[WHAT YOU WILL DO]:
Answer these questions from the abstract on the enhanced gray wolf optimizer.
1. What three mechanisms were added to the gray wolf optimization algorithm to create EGWO?
2. Which benchmark functions were used to test EGWO's performance?
3. Which UCI datasets were used to verify EGWO-MLP?
------ EXTRACT TO READ
Optimizing a Multi-Layer Perceptron Based on an Improved Gray Wolf Algorithm to Identify Plant Diseases

Abstract

Metaheuristic optimization algorithms play a crucial role in optimization problems. However, the traditional identification methods have the following problems: (1) difficulties in nonlinear data processing; (2) high error rates caused by local stagnation; and (3) low classification rates resulting from premature convergence. This paper proposed a variant based on the gray wolf optimization algorithm (GWO) with chaotic disturbance, candidate migration, and attacking mechanisms, naming it the enhanced gray wolf optimizer (EGWO), to solve the problem of premature convergence and local stagnation. The performance of the EGWO was tested on IEEE CEC 2014 benchmark functions, and the results of the EGWO were compared with the performance of three GWO variants, five traditional and popular algorithms, and six recent algorithms. In addition, EGWO optimized the weights and biases of a multi-layer perceptron (MLP) and proposed an EGWO-MLP disease identification model; the model was tested on IEEE CEC 2014 benchmark functions, and EGWO-MLP was verified by UCI dataset including Tic-Tac-Toe, Heart, XOR, and Balloon datasets. The experimental results demonstrate that the proposed EGWO-MLP model can effectively avoid local optimization problems and premature convergence and provide a quasi-optimal solution for the optimization problem.
------------
------ DATA TO EXAMINE
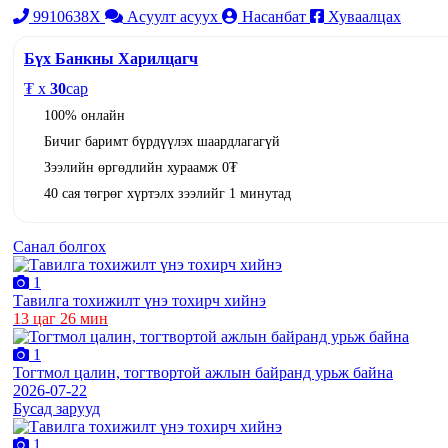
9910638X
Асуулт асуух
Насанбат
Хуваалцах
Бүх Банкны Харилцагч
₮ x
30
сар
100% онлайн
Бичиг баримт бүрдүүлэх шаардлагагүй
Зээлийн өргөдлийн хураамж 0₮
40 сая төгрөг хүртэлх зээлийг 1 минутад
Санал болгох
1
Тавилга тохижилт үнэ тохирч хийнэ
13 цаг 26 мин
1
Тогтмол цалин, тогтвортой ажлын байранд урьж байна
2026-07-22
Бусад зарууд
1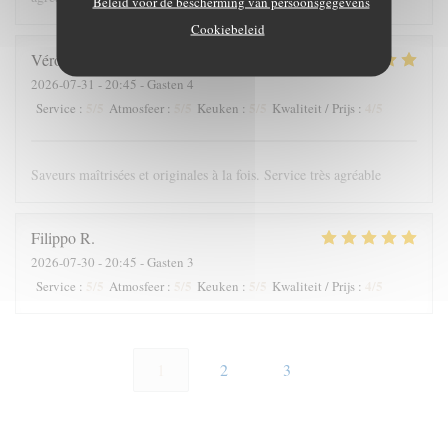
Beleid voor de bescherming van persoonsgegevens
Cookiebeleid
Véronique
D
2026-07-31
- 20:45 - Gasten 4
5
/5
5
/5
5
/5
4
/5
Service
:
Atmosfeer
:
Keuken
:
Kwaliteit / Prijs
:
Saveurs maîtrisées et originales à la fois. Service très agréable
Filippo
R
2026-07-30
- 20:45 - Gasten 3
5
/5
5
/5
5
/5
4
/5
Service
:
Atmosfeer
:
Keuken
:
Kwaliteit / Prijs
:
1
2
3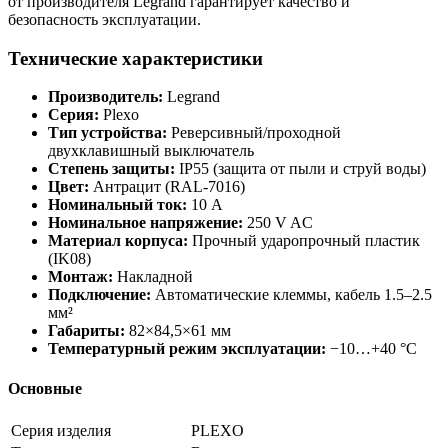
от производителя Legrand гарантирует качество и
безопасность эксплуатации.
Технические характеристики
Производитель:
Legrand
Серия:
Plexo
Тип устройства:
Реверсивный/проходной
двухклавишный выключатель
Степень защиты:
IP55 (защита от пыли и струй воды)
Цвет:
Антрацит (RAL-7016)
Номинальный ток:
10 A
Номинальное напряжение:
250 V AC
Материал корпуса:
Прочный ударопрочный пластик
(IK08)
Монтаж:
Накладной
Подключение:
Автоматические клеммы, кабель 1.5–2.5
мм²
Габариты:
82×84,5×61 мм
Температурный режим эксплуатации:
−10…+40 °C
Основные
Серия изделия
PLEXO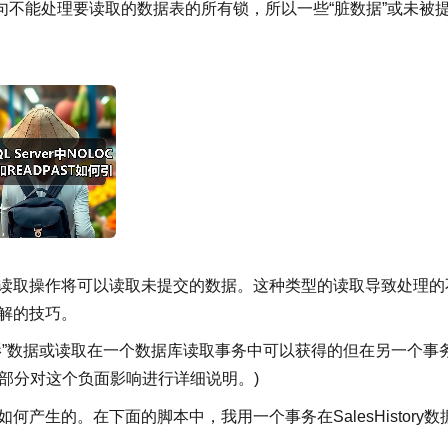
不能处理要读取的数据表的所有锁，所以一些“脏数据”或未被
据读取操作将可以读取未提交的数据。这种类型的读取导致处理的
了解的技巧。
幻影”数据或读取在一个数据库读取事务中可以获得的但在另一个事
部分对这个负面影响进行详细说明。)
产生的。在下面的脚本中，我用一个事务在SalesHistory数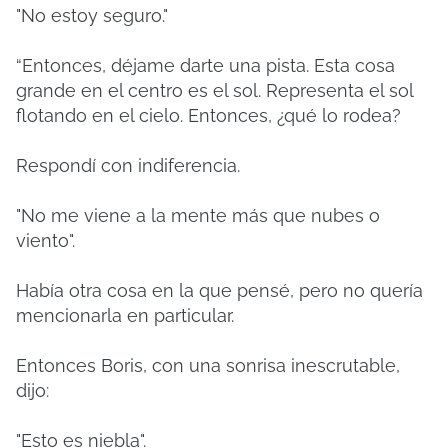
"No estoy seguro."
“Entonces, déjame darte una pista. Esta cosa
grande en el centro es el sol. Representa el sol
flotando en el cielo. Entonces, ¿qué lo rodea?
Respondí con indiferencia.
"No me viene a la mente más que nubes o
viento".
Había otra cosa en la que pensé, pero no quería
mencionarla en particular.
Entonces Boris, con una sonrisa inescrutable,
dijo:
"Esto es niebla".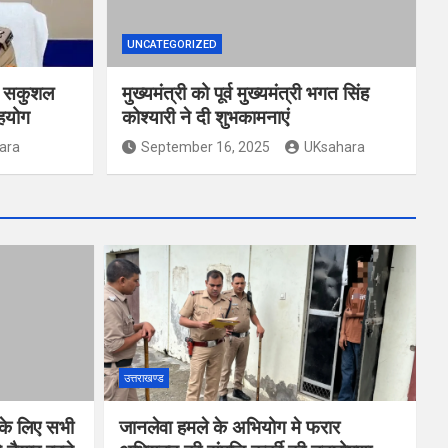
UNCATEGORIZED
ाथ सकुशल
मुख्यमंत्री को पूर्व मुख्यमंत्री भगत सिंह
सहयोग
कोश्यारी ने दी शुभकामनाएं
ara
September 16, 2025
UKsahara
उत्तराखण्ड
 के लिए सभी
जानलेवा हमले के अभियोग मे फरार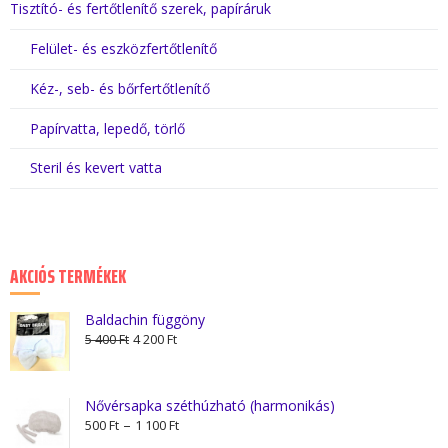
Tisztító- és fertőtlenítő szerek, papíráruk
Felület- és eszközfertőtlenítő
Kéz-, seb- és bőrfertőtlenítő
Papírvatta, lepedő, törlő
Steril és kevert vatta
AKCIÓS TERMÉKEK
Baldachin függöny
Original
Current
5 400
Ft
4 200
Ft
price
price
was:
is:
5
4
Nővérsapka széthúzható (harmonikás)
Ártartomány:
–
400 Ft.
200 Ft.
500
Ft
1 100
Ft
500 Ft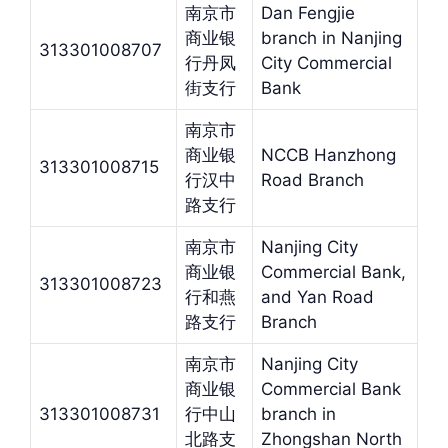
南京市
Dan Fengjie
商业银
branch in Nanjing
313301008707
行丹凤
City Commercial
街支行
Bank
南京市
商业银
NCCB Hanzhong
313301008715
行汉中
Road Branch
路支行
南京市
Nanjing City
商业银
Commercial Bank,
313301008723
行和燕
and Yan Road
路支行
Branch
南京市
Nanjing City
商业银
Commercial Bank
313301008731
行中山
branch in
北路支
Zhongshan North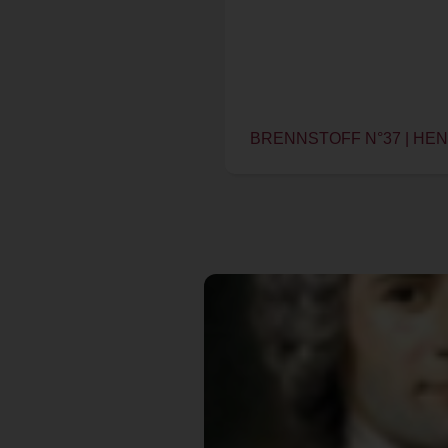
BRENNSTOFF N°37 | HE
------------
[SOLVED PROBLEM]:
1. Chaotic disturbance, candidate migration, and attacking mechanisms.
2. The IEEE CEC 2014 benchmark functions.
3. Tic-Tac-Toe, Heart, XOR, and Balloon.